__PROBLEM DESCRIPTION__: Please rewrite the rows between the line holding "scientific name: Opsiphanes invirae" and the line holding "common name: 24-spot ladybird", inclusive, with "common name" replaced by "vernacular name" and nothing else altered.

__MATERIAL SUPPLIED__:
— Start —
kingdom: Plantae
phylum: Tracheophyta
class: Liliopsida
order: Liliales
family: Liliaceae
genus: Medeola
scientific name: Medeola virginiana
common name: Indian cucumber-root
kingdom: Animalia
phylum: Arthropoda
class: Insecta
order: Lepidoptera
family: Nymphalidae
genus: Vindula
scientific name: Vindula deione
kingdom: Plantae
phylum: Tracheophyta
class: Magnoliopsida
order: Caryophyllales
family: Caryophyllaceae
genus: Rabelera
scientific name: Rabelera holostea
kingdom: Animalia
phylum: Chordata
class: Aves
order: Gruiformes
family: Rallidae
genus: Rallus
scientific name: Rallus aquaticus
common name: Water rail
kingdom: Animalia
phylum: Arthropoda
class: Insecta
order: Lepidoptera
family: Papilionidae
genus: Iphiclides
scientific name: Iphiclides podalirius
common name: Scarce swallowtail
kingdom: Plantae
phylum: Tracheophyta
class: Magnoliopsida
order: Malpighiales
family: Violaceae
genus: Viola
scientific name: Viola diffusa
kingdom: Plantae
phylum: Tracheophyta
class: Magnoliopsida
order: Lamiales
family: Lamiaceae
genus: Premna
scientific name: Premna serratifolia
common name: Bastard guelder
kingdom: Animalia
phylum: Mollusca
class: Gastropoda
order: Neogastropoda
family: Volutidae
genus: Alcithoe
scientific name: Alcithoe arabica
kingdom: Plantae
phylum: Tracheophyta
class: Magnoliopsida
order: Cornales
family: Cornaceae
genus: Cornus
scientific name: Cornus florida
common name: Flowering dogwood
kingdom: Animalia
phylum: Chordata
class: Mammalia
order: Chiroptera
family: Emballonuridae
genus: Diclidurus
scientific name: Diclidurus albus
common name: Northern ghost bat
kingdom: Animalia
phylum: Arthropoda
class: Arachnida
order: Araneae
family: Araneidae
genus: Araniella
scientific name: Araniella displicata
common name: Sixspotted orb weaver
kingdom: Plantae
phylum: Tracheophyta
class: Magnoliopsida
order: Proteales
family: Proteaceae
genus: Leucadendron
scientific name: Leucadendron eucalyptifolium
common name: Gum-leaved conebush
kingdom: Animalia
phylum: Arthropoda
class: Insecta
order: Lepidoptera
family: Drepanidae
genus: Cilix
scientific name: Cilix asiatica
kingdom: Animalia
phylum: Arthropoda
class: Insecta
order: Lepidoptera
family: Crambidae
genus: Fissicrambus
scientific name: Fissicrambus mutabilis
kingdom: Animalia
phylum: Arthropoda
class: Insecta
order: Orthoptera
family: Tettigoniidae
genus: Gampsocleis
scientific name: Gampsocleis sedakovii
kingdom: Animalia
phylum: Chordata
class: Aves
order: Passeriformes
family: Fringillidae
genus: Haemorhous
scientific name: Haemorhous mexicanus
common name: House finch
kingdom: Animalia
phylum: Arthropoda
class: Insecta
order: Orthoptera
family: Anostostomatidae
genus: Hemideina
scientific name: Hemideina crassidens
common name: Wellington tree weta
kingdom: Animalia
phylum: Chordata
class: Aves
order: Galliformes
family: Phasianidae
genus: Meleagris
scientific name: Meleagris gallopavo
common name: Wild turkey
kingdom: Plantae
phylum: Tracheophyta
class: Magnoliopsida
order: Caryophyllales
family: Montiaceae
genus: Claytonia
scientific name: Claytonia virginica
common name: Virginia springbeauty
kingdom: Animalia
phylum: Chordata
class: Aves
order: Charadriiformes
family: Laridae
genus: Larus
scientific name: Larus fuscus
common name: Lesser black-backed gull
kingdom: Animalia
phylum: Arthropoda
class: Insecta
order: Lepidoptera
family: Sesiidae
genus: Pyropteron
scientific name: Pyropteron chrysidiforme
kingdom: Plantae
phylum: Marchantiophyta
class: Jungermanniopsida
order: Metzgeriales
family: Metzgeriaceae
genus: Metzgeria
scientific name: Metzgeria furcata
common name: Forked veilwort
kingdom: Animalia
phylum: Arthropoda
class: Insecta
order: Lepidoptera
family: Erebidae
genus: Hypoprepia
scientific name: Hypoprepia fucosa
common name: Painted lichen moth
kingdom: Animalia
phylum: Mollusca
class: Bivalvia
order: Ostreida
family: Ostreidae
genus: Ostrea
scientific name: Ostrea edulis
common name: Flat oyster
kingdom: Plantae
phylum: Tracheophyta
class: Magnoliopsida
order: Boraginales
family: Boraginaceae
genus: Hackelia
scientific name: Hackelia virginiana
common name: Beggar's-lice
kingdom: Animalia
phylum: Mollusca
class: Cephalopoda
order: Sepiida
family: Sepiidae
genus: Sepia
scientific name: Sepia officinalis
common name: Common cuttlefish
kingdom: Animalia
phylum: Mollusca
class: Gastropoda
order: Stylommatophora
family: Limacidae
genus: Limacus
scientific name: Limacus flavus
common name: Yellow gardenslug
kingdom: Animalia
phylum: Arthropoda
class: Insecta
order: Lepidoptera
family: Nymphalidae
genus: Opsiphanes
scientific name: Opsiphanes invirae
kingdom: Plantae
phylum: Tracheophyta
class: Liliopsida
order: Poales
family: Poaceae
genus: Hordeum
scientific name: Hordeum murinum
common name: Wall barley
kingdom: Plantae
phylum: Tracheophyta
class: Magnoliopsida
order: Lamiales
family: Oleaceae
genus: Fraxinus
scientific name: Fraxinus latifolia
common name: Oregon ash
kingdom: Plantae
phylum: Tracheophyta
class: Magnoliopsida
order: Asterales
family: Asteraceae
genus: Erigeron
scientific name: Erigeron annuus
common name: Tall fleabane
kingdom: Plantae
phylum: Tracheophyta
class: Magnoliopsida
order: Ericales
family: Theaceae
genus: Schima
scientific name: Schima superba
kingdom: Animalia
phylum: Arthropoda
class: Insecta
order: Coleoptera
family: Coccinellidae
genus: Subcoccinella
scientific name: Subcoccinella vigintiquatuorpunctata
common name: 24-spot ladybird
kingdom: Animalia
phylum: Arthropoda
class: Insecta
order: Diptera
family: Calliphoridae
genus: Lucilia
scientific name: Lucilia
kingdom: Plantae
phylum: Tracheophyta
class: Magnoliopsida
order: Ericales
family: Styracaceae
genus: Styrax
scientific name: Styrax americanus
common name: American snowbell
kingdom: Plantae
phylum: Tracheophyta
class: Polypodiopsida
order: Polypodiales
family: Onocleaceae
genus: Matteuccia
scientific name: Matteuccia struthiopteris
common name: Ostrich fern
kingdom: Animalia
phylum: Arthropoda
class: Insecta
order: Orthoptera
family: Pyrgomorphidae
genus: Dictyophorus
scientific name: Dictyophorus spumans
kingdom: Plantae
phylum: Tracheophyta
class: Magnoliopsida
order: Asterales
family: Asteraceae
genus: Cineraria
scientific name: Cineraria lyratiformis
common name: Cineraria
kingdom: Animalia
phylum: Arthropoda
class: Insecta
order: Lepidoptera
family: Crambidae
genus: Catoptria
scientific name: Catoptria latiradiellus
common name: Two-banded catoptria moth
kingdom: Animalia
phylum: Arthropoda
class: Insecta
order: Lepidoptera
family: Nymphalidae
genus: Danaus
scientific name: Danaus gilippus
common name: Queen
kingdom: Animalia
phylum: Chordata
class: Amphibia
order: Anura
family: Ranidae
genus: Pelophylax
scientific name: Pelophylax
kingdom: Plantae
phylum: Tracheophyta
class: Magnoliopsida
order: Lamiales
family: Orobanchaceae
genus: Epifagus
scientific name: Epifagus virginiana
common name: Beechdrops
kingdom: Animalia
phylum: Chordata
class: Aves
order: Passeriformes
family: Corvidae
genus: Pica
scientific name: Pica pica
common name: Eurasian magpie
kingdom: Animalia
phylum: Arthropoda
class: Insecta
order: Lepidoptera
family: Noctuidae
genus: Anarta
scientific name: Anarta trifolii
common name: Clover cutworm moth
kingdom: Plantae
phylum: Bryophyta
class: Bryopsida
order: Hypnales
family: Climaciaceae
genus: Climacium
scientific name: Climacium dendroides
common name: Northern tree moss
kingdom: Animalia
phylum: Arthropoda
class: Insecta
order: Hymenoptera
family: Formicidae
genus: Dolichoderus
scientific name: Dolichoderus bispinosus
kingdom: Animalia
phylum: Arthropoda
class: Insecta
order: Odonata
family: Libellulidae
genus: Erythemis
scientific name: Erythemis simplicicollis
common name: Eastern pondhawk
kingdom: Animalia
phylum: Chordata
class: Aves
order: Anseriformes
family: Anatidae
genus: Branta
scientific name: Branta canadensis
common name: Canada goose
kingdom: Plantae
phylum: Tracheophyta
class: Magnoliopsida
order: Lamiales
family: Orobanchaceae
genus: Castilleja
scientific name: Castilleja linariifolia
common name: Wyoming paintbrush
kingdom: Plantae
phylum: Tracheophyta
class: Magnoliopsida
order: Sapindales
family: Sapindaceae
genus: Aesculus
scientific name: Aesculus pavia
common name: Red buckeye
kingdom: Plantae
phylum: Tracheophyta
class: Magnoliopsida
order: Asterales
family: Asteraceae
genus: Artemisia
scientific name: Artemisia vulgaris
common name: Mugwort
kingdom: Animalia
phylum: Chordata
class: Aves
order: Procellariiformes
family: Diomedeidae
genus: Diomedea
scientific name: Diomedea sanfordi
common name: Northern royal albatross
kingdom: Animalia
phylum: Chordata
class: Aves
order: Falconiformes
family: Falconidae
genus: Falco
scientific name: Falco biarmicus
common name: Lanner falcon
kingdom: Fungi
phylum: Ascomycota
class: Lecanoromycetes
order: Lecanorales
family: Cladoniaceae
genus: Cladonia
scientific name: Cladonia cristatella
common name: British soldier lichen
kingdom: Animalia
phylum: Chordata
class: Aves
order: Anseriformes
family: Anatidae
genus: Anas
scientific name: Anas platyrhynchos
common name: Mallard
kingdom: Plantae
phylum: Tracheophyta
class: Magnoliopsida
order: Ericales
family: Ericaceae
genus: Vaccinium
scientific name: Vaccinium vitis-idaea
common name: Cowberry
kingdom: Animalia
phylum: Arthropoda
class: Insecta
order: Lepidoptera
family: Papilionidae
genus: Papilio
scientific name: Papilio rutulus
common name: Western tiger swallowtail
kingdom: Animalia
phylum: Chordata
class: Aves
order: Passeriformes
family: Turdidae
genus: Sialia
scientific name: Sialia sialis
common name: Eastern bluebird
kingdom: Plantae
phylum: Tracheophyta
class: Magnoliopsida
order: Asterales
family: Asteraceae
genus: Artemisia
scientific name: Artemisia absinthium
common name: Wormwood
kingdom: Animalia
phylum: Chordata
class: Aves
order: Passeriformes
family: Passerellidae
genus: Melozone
— End —
__PROBLEM SOLUTION__:
scientific name: Opsiphanes invirae
kingdom: Plantae
phylum: Tracheophyta
class: Liliopsida
order: Poales
family: Poaceae
genus: Hordeum
scientific name: Hordeum murinum
vernacular name: Wall barley
kingdom: Plantae
phylum: Tracheophyta
class: Magnoliopsida
order: Lamiales
family: Oleaceae
genus: Fraxinus
scientific name: Fraxinus latifolia
vernacular name: Oregon ash
kingdom: Plantae
phylum: Tracheophyta
class: Magnoliopsida
order: Asterales
family: Asteraceae
genus: Erigeron
scientific name: Erigeron annuus
vernacular name: Tall fleabane
kingdom: Plantae
phylum: Tracheophyta
class: Magnoliopsida
order: Ericales
family: Theaceae
genus: Schima
scientific name: Schima superba
kingdom: Animalia
phylum: Arthropoda
class: Insecta
order: Coleoptera
family: Coccinellidae
genus: Subcoccinella
scientific name: Subcoccinella vigintiquatuorpunctata
vernacular name: 24-spot ladybird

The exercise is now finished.